Ce fut un des moments de game design du projet les plus cools. Pourquoi ? Car j’avais la chance d’avoir un éditeur à fond et qui avait un focus énorme sur Captains’ War. On faisait tester le jour, et la nuit on faisait tous les modifs pour tester les mises à jour le lendemain. On a fait ça tout le festival, et c’était assez royal on ne va pas se le cacher.
Les festivals s’enchaînent :
Vichy 2021 (Septembre) : à cette époque la distinction professionnel/public n’était pas présente. Il y avait donc à l’étage le public et au sous-sol les professionnels. Le jeu était officiellement montré “fini” pour la première fois (la couverture était en train d’être coloriée). Les retours furent bons, malgré la masse de jeux à cocher qui arrivait. J’étais un homme heureux.

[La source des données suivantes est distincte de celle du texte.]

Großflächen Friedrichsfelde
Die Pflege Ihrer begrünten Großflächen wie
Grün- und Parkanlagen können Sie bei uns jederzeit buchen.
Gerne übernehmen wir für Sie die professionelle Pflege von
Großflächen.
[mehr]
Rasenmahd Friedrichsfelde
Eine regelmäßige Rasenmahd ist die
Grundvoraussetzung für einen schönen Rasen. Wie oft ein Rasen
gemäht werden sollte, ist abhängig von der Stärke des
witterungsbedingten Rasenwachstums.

Cannes 2022 : un moment particulier, des bâches en grand du jeu. Le jeu en 4 ème de couverture du fascicule du festival et beaucoup beaucoup de gens.
Pour moi la première belle photo d’un JDS que je vois (merci Julien)
Arrive juin 2022 pour la sortie du jeu.
Et voila le jeu se retrouve en boutiques.
Quelle épopée..
Le résumé niveau date :
Confinement 2020 : Début du prototype
29 Avril 2021 : Signature du jeu chez Bragelonne Games
Été 2021 : Premiers tests publics au FLIP
7 juin 2022 : Sortie du jeu en boutiques
Le résumé niveau humain/général :
CW fut mon premier jeu édité et une de mes plus belles expériences
Merci Sébastien, vraiment, et à toute l’équipe
CW m’a fait rencontrer beaucoup de gens qui sont mes amis aujourd’hui
Découverte du monde ludique (et quel monde !!)
La durée de publication fût relativement courte, 2 ans entre le prototype et la sortie du jeu.
Avec du recul - 3 ans plus tard on en pense quoi ?
Bragelonne a fermé a la fin du premier tirage de Captains” War. Assez triste de mettre fin si rapidement à un tel travail pour des raisons de politiques/financières. Heureusement le jeu a été repris depuis. Nous avions beaucoup travaillé sur une extension, j’aimerai retrouver du temps pour m’y pencher dessus dès que possible.